I was home relaxing when I received a call from Uncle Johnny. When I saw on the Caller-ID that it was him, I braced myself. Calls with my Uncle Johnny were never brief, by nature he was loud so I had to yell too, and his conversations always involved more than a few swear words. My uncle has been described as a gun not a pistol, but a gun!
"Hey! Uncle Johnny!' What's up?" as I prepared myself for one of his unusual requests.
He began loudly, "Kafi! I'm thinkin' I need you to write a letter for me to Obama! I don't think he knows what's going on here with this health care thing, and I just thought I need to tell him.''
I was intrigued. I asked "What's going on that you want me to tell the President about? What do you think he needs to know?"
"Well, I know he has this thing about electronic medical records." My uncle explained. I was impressed; Uncle Johnny knew about EMRs! But they don't work! A week ago I went to the hospital, see, to have my blood work done. Then, today I went back to my doctor who works upstairs for a follow up. He was supposed to read the lab results and tell me what's wrong but he didn't have the results!' That doesn't make any sense!' I mean, he has the computer right there. He can see that I went to the lab, but he can't see the results! What the hell does he have the computer for then if he can't see the results? So now, I got to make another appointment to go back to that doctor after I get the lab results from the hospital!' It was a total waste of time.

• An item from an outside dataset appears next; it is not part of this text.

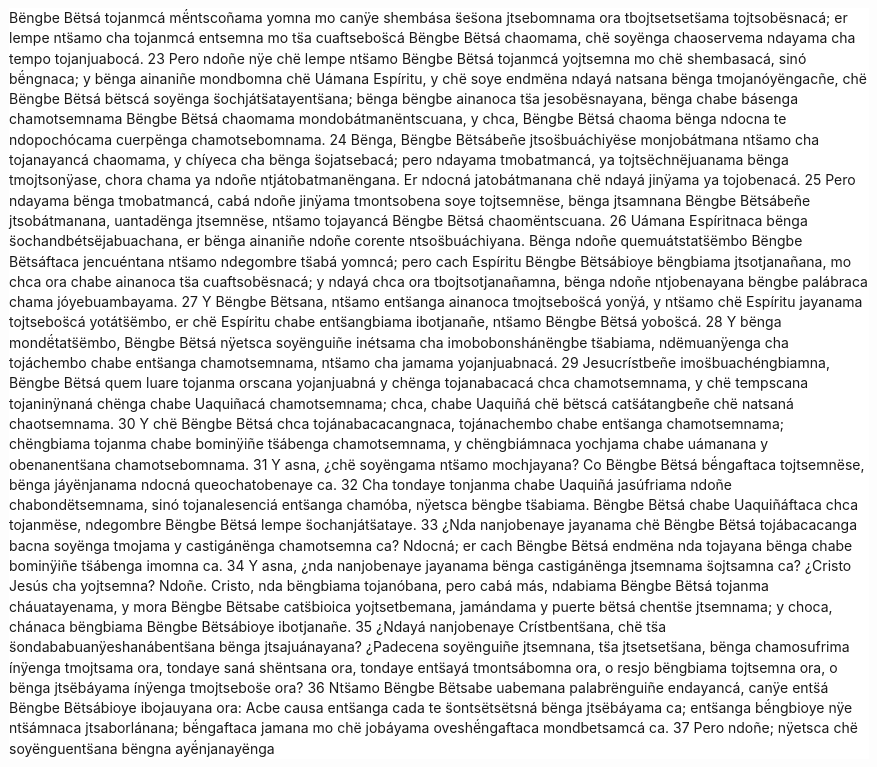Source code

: Bëngbe Bëtsá tojanmcá më́ntscoñama yomna mo canÿe shembása s̈es̈ona jtsebomnama ora tbojtsetsets̈ama tojtsobësnacá; er lempe nts̈amo cha tojanmcá entsemna mo ts̈a cuaftsebos̈cá Bëngbe Bëtsá chaomama, chë soyënga chaoservema ndayama cha tempo tojanjuabocá.  23 Pero ndoñe nÿe chë lempe nts̈amo Bëngbe Bëtsá tojanmcá yojtsemna mo chë shembasacá, sinó bë́ngnaca; y bënga ainaniñe mondbomna chë Uámana Espíritu, y chë soye endmëna ndayá natsana bënga tmojanóyëngacñe, chë Bëngbe Bëtsá bëtscá soyënga s̈ochjáts̈atayents̈ana; bënga bëngbe ainanoca ts̈a jesobësnayana, bënga chabe básenga chamotsemnama Bëngbe Bëtsá chaomama mondobátmanëntscuana, y chca, Bëngbe Bëtsá chaoma bënga ndocna te ndopochócama cuerpënga chamotsebomnama.  24 Bënga, Bëngbe Bëtsábeñe jtsos̈buáchiyëse monjobátmana nts̈amo cha tojanayancá chaomama, y chíyeca cha bënga s̈ojatsebacá; pero ndayama tmobatmancá, ya tojtsëchnëjuanama bënga tmojtsonÿase, chora chama ya ndoñe ntjátobatmanëngana. Er ndocná jatobátmanana chë ndayá jinÿama ya tojobenacá.  25 Pero ndayama bënga tmobatmancá, cabá ndoñe jinÿama tmontsobena soye tojtsemnëse, bënga jtsamnana Bëngbe Bëtsábeñe jtsobátmanana, uantadënga jtsemnëse, nts̈amo tojayancá Bëngbe Bëtsá chaomëntscuana.  26 Uámana Espíritnaca bënga s̈ochandbétsëjabuachana, er bënga ainaniñe ndoñe corente ntsos̈buáchiyana. Bënga ndoñe quemuátstats̈ëmbo Bëngbe Bëtsáftaca jencuéntana nts̈amo ndegombre ts̈abá yomncá; pero cach Espíritu Bëngbe Bëtsábioye bëngbiama jtsotjanañana, mo chca ora chabe ainanoca ts̈a cuaftsobësnacá; y ndayá chca ora tbojtsotjanañamna, bënga ndoñe ntjobenayana bëngbe palábraca chama jóyebuambayama.  27 Y Bëngbe Bëtsana, nts̈amo ents̈anga ainanoca tmojtsebos̈cá yonÿá, y nts̈amo chë Espíritu jayanama tojtsebos̈cá yotáts̈ëmbo, er chë Espíritu chabe ents̈angbiama ibotjanañe, nts̈amo Bëngbe Bëtsá yobos̈cá.  28 Y bënga mondë́tats̈ëmbo, Bëngbe Bëtsá nÿetsca soyënguiñe inétsama cha imobobonshánëngbe ts̈abiama, ndëmuanÿenga cha tojáchembo chabe ents̈anga chamotsemnama, nts̈amo cha jamama yojanjuabnacá.  29 Jesucrístbeñe imos̈buachéngbiamna, Bëngbe Bëtsá quem luare tojanma orscana yojanjuabná y chënga tojanabacacá chca chamotsemnama, y chë tempscana tojaninÿnaná chënga chabe Uaquiñacá chamotsemnama; chca, chabe Uaquiñá chë bëtscá cats̈átangbeñe chë natsaná chaotsemnama.  30 Y chë Bëngbe Bëtsá chca tojánabacacangnaca, tojánachembo chabe ents̈anga chamotsemnama; chëngbiama tojanma chabe bominÿiñe ts̈ábenga chamotsemnama, y chëngbiámnaca yochjama chabe uámanana y obenanents̈ana chamotsebomnama.  31 Y asna, ¿chë soyëngama nts̈amo mochjayana? Co Bëngbe Bëtsá bë́ngaftaca tojtsemnëse, bënga jáyënjanama ndocná queochatobenaye ca.  32 Cha tondaye tonjanma chabe Uaquiñá jasúfriama ndoñe chabondëtsemnama, sinó tojanalesenciá ents̈anga chamóba, nÿetsca bëngbe ts̈abiama. Bëngbe Bëtsá chabe Uaquiñáftaca chca tojanmëse, ndegombre Bëngbe Bëtsá lempe s̈ochanjáts̈ataye.  33 ¿Nda nanjobenaye jayanama chë Bëngbe Bëtsá tojábacacanga bacna soyënga tmojama y castigánënga chamotsemna ca? Ndocná; er cach Bëngbe Bëtsá endmëna nda tojayana bënga chabe bominÿiñe ts̈ábenga imomna ca.  34 Y asna, ¿nda nanjobenaye jayanama bënga castigánënga jtsemnama s̈ojtsamna ca? ¿Cristo Jesús cha yojtsemna? Ndoñe. Cristo, nda bëngbiama tojanóbana, pero cabá más, ndabiama Bëngbe Bëtsá tojanma cháuatayenama, y mora Bëngbe Bëtsabe cats̈bioica yojtsetbemana, jamándama y puerte bëtsá chents̈e jtsemnama; y choca, chánaca bëngbiama Bëngbe Bëtsábioye ibotjanañe.  35 ¿Ndayá nanjobenaye Crístbents̈ana, chë ts̈a s̈ondababuanÿeshanábents̈ana bënga jtsajuánayana? ¿Padecena soyënguiñe jtsemnana, ts̈a jtsetsets̈ana, bënga chamosufrima ínÿenga tmojtsama ora, tondaye saná shëntsana ora, tondaye ents̈ayá tmontsábomna ora, o resjo bëngbiama tojtsemna ora, o bënga jtsëbáyama ínÿenga tmojtsebos̈e ora?  36 Nts̈amo Bëngbe Bëtsabe uabemana palabrënguiñe endayancá, canÿe ents̈á Bëngbe Bëtsábioye ibojauyana ora: Acbe causa ents̈anga cada te s̈ontsëtsëtsná bënga jtsëbáyama ca; ents̈anga bë́ngbioye nÿe nts̈ámnaca jtsaborlánana; bë́ngaftaca jamana mo chë jobáyama oveshë́ngaftaca mondbetsamcá ca.  37 Pero ndoñe; nÿetsca chë soyënguents̈ana bëngna ayë́njanayënga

Instantly, I understood what my uncle had encountered. The doctor should have told him that it was my uncle's job to bring his lab results with him to his follow-up appointment or to call first to make sure the lab had sent them on.' Uncle Johnny wrongly assumed that because his doctor's office was in the hospital where his blood was drawn, and both had computerized records, the doctor would be able to see is lab results on his computer.
I explained to my uncle that what he faced was the same thing that many of us have faced: there's a lot on us as patients that we don't realize and we're not told about. Before we get to expensive -- but helpful -- electronic medical records, physicians can afford to implement a basic guide to their practices that makes clear the expectations they have for their patients, and what patients can expect from them. There are other resources, including learning how to ask for medical records and test results, and creating online personal health records, that can help patients keep track of their information themselves.
In the end, we decided not to write a letter to President Obama, but we wrote one heck of a letter to his doctor!